Several European countries are dependent on Russia for much of their energy, with Germany importing around 40 per cent of its oil and natural gas from Russia, and the European Union accounting for around three-quarters of Russia’s energy exports. European nations have lucrative trade deals with Russia too – France, for example, is building assault ships for its armed forces.
Britain, meanwhile, although not reliant on Russian energy, has extensive economic ties. Rising property prices are one of the cornerstones of the UK’s still tenuous economic recovery, and prices in London are rising at more than twice the rate of the national average. Russia’s oligarchs have invested heavily in property in the capital – they bought 8.5% of all London properties worth more than £2m ($3.3m) between March 2012 and March 2013, more than nationals of any other country. And each year hundred of millions of dollars of Russian money – much of it the ill-gotten gains of Vladimir Putin’s cronies – pass through the City of London’s banks and other financial institutions.

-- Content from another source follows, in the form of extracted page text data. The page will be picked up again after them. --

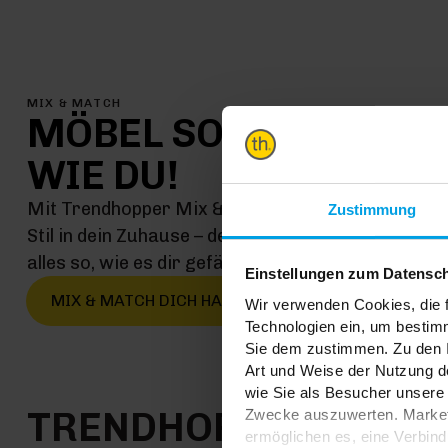
MIX & MATCH
MÖBEL SO EINMALIG
WIE DU!
Mit Trendhopper Mix & Match kommt jetzt genau 
Zustimmung
Stil in dein Zuhause – denn hier kombinierst du ei
alles so, wie es dir gefällt
Einstellungen zum Datensc
MIX & MATCH DICH HAPPY
Wir verwenden Cookies, die f
Technologien ein, um bestim
Sie dem zustimmen. Zu den I
Art und Weise der Nutzung de
wie Sie als Besucher unsere 
TRENDHOPPER STOR
Zwecke auszuwerten. Marketi
ermöglichen es, eine Verbin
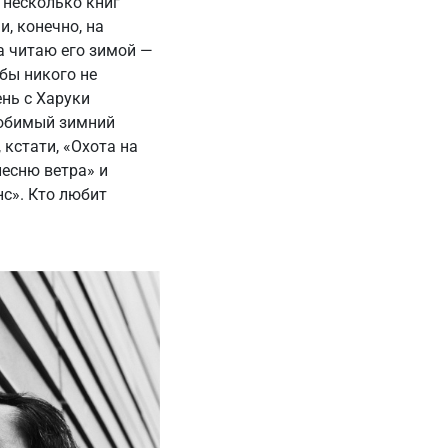
 несколько книг
, конечно, на
а читаю его зимой —
обы никого не
ень с Харуки
любимый зимний
 кстати, «Охота на
песню ветра» и
нс». Кто любит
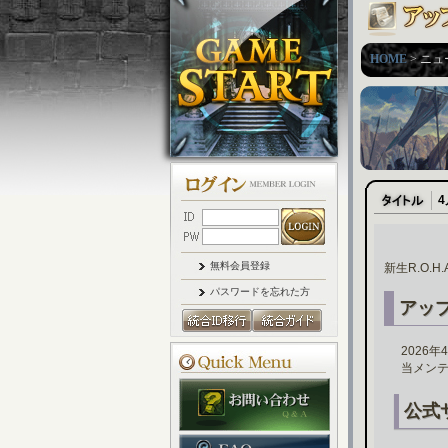
HOME
> ニュ
無料会員登録
新生R.O.
パスワードを忘れた方
アッ
2026
当メン
公式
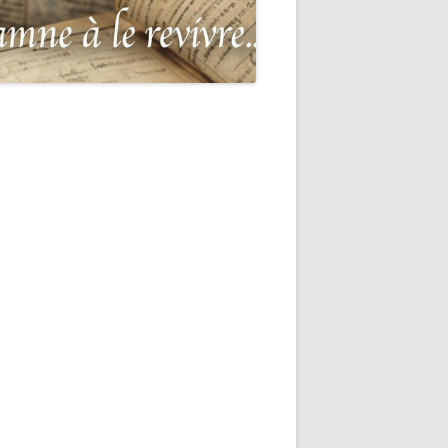
 GUERRE
DE 1870-
POUR LA
SUR-MER
DEAD OF THE
EMETERIES
E
ITANNIQUE
ITANNIQUE DE
ER
JEAN MARIE
-MARIE-SUR-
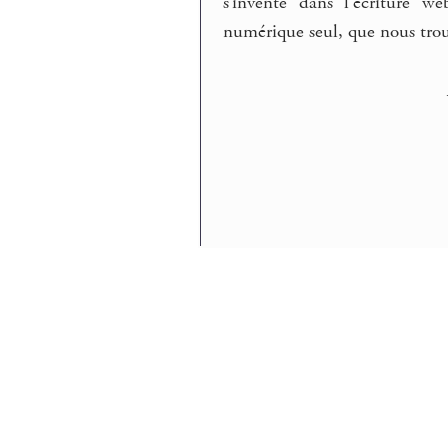
s’invente dans l’écriture w
numérique seul, que nous trou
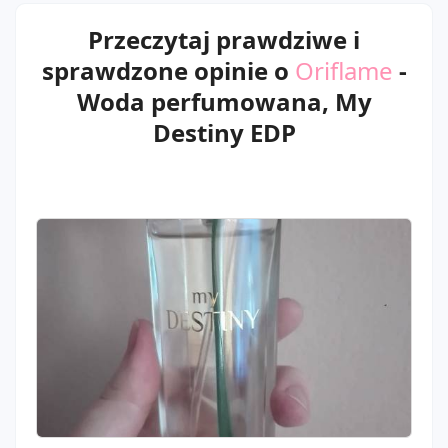
Przeczytaj prawdziwe i
sprawdzone opinie o
Oriflame
-
Woda perfumowana, My
Destiny EDP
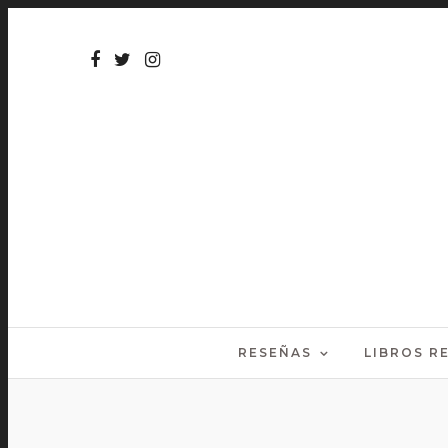
RESEÑAS
LIBROS 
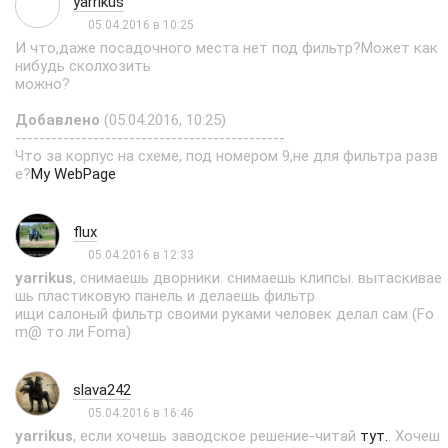
yarrikus
05.04.2016 в 10:25
И что,даже посадочного места нет под фильтр?Может как
нибудь сколхозить
можно?
Добавлено
(05.04.2016, 10:25)
---------------------------------------------
Что за корпус на схеме, под номером 9,не для фильтра разв
е?
My WebPage
flux
05.04.2016 в 12:33
yarrikus
, снимаешь дворники. снимаешь клипсы. вытаскивае
шь пластиковую панель и делаешь фильтр
ищи салоный фильтр своими руками человек делал сам (Fo
m@ то ли Foma)
slava242
05.04.2016 в 16:46
yarrikus
, если хочешь заводское решение-читай
тут.
. Хочеш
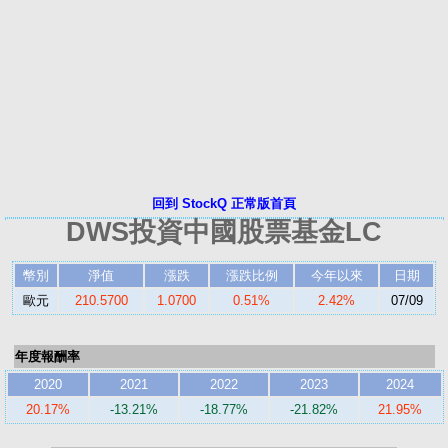
回到 StockQ 正常版首頁
DWS投資中國股票基金LC
幣別
淨值
漲跌
漲跌比例
今年以來
日期
歐元
210.5700
1.0700
0.51%
2.42%
07/09
年度報酬率
2020
2021
2022
2023
2024
20.17%
-13.21%
-18.77%
-21.82%
21.95%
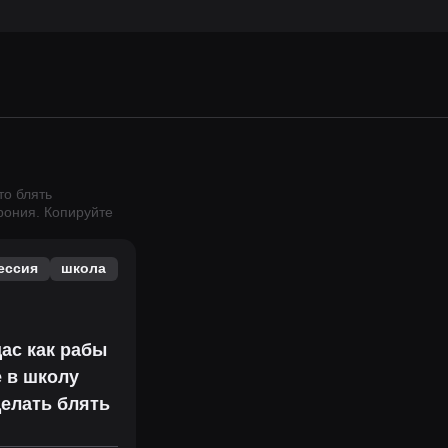
то блять
рония.
Копируйте
ессия
школа
щас как рабы
е в школу
елать блять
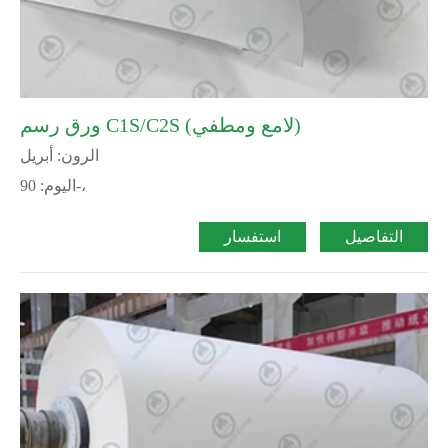
ورق رسم C1S/C2S (لامع ومطفي)
الرون: أبريل
اليوم: 90-،
التفاصيل
استفسار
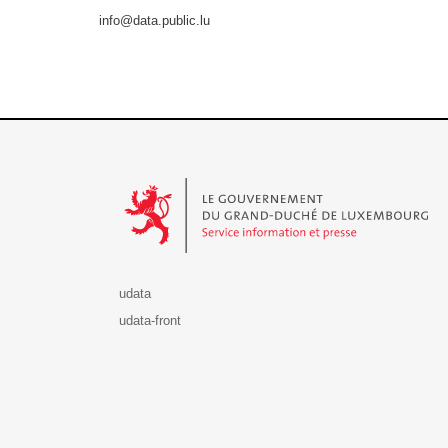
info@data.public.lu
Le Gouvernement du Grand-Duché de Luxembourg - S
udata
udata-front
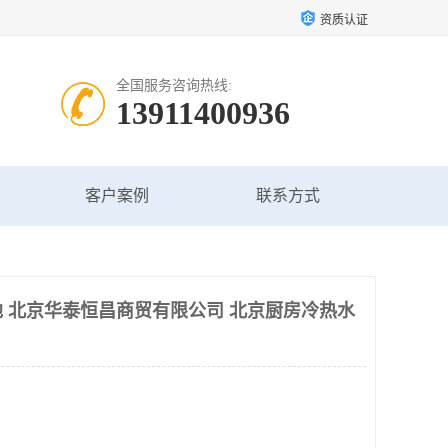
资质认证
全国服务咨询热线:
13911400936
客户案例
联系方式
 北京华泰恒昌商贸有限公司 北京厨房冷热水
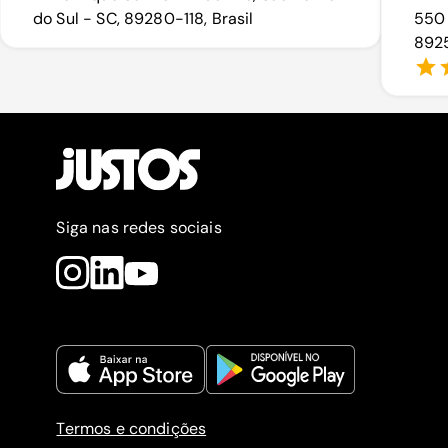
do Sul - SC, 89280-118, Brasil
550 
8925
Siga nas redes sociais
Termos e condições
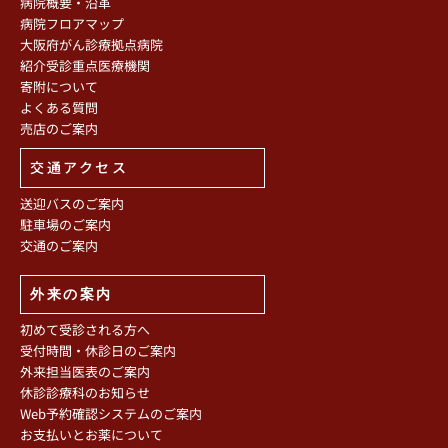
病院概要・沿革
病院フロアマップ
大阪府がん診療拠点病院
紹介受診重点医療機関
寄附について
よくある質問
売店のご案内
交通アクセス
送迎バスのご案内
駐車場のご案内
交通のご案内
外来の案内
初めて受診される方へ
受付時間・休診日のご案内
外来担当医表のご案内
休診診療科のお知らせ
Web予約確認システムのご案内
お支払いとお薬について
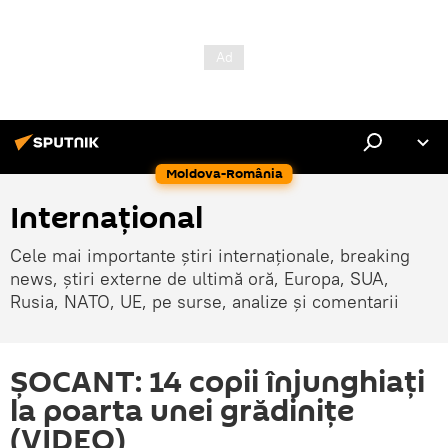
Moldova-România
Internaţional
Cele mai importante știri internaționale, breaking
news, știri externe de ultimă oră, Europa, SUA,
Rusia, NATO, UE, pe surse, analize și comentarii
ȘOCANT: 14 copii înjunghiați
la poarta unei grădinițe
(VIDEO)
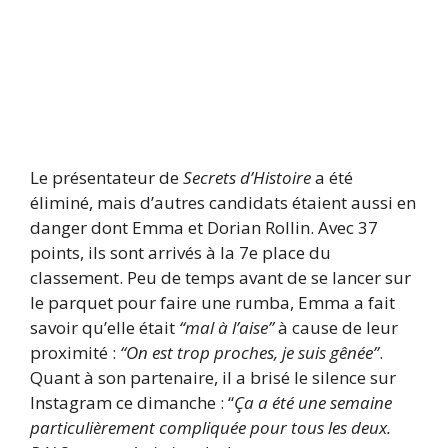
Le présentateur de
Secrets d’Histoire
a été
éliminé, mais d’autres candidats étaient aussi en
danger dont Emma et Dorian Rollin. Avec 37
points, ils sont arrivés à la 7e place du
classement. Peu de temps avant de se lancer sur
le parquet pour faire une rumba, Emma a fait
savoir qu’elle était
“mal à l’aise”
à cause de leur
proximité :
“On est trop proches, je suis gênée”
.
Quant à son partenaire, il a brisé le silence sur
Instagram ce dimanche : “
Ça a été une semaine
particulièrement compliquée pour tous les deux.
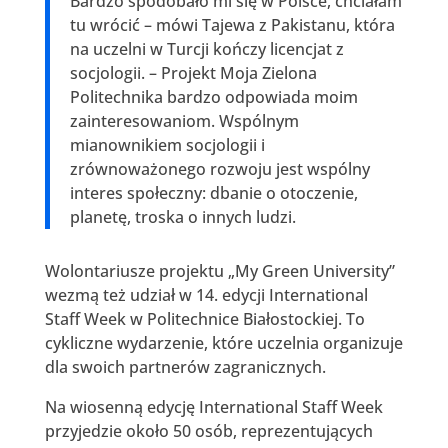
Bardzo spodobało mi się w Polsce, chciałam
tu wrócić – mówi Tajewa z Pakistanu, która
na uczelni w Turcji kończy licencjat z
socjologii. – Projekt Moja Zielona
Politechnika bardzo odpowiada moim
zainteresowaniom. Wspólnym
mianownikiem socjologii i
zrównoważonego rozwoju jest wspólny
interes społeczny: dbanie o otoczenie,
planetę, troska o innych ludzi.
Wolontariusze projektu „My Green University”
wezmą też udział w 14. edycji International
Staff Week w Politechnice Białostockiej. To
cykliczne wydarzenie, które uczelnia organizuje
dla swoich partnerów zagranicznych.
Na wiosenną edycję International Staff Week
przyjedzie około 50 osób, reprezentujących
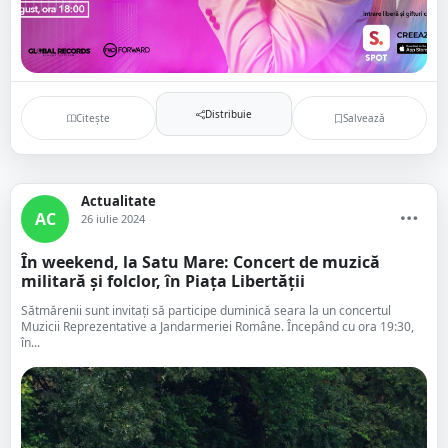
Distribuie
Citește
Salvează
Actualitate
AC
26 iulie 2024
În weekend, la Satu Mare: Concert de muzică
militară și folclor, în Piața Libertății
Sătmărenii sunt invitați să participe duminică seara la un concertul
Muzicii Reprezentative a Jandarmeriei Române. Începând cu ora 19:30,
în...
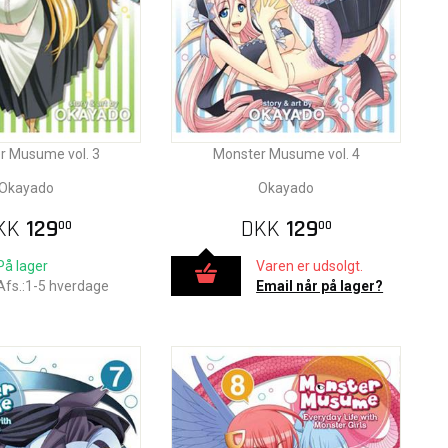
r Musume vol. 3
Monster Musume vol. 4
Okayado
Okayado
KK
129
DKK
129
00
00
På lager
Varen er udsolgt.
Afs.:1-5 hverdage
Email når på lager?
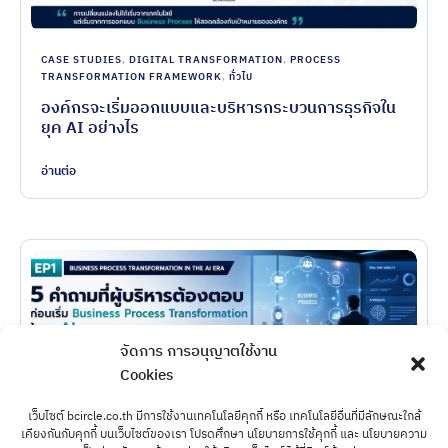
CASE STUDIES
,
DIGITAL TRANSFORMATION
,
PROCESS
TRANSFORMATION FRAMEWORK
,
ทั่วไป
องค์กรจะเริ่มออกแบบและบริหารกระบวนการธุรกิจใน
ยุค AI อย่างไร
อ่านต่อ
จัดการ การอนุญาตใช้งาน
Cookies
เว็บไซต์ bcircle.co.th มีการใช้งานเทคโนโลยีคุกกี้ หรือ เทคโนโลยีอื่นที่มีลักษณะใกล้
เคียงกันกับคุกกี้ บนเว็บไซต์ของเรา โปรดศึกษา นโยบายการใช้คุกกี้ และ นโยบายความ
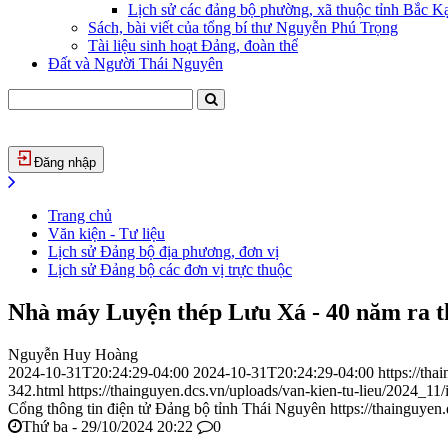
Lịch sử các đảng bộ phường, xã thuộc tỉnh Bắc Kạ
Sách, bài viết của tổng bí thư Nguyễn Phú Trọng
Tài liệu sinh hoạt Đảng, đoàn thể
Đất và Người Thái Nguyên
Đăng nhập
Trang chủ
Văn kiện - Tư liệu
Lịch sử Đảng bộ địa phương, đơn vị
Lịch sử Đảng bộ các đơn vị trực thuộc
Nhà máy Luyện thép Lưu Xá - 40 năm ra thé
Nguyễn Huy Hoàng
2024-10-31T20:24:29-04:00
2024-10-31T20:24:29-04:00
https://th
342.html
https://thainguyen.dcs.vn/uploads/van-kien-tu-lieu/2024_
Cổng thông tin điện tử Đảng bộ tỉnh Thái Nguyên
https://thainguyen
Thứ ba - 29/10/2024 20:22
0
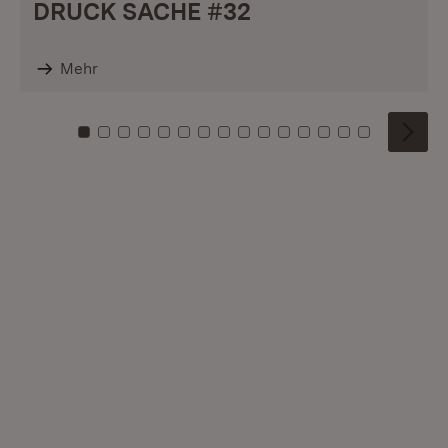
DRUCK SACHE #32
Mehr
Zu Kachel: 0
Zu Kachel: 1
Zu Kachel: 2
Zu Kachel: 3
Zu Kachel: 4
Zu Kachel: 5
Zu Kachel: 6
Zu Kachel: 7
Zu Kachel: 8
Zu Kachel: 9
Zu Kachel: 10
Zu Kachel: 11
Zu Kachel: 12
Zu Kachel: 1
Zu Kachel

Britain’s opposition to sanctions was made embarrassingly public today when a secret government document was photographed as an official was carrying it into 10 Downing Street, the residence of Prime Minister David Cameron. The document said Britain should “not support, for now, trade sanctions … or close London’s financial centre to Russians”.
Russia’s economy is certainly vulnerable – $55bn was wiped off the value of Russian stocks today, while the rouble fell to all-time lows against the dollar and the euro. However, the fear is that any sanctions could be as harmful to Europe as to Russia, and European resistance could make it harder for the U.S. to impose harsh penalties. Senate Majority Leader Harry Reid said today that “[Europe’s] interests are really paramount if we are going to do sanctions of some kind. We have to have them on board with us”.
Speaking to the BBC this evening, Senator John McCain said Europe’s leaders would be “ignoring the lessons of history” if they decided that the cost of imposing severe sanctions of Russia were too high. But with the West divided on how to act, and more Russian troops pouring into Crimea every hour, it’s hard to see what can stop Putin annexing the peninsula, and securing a victory that would be equally humiliating for Europe and the U.S.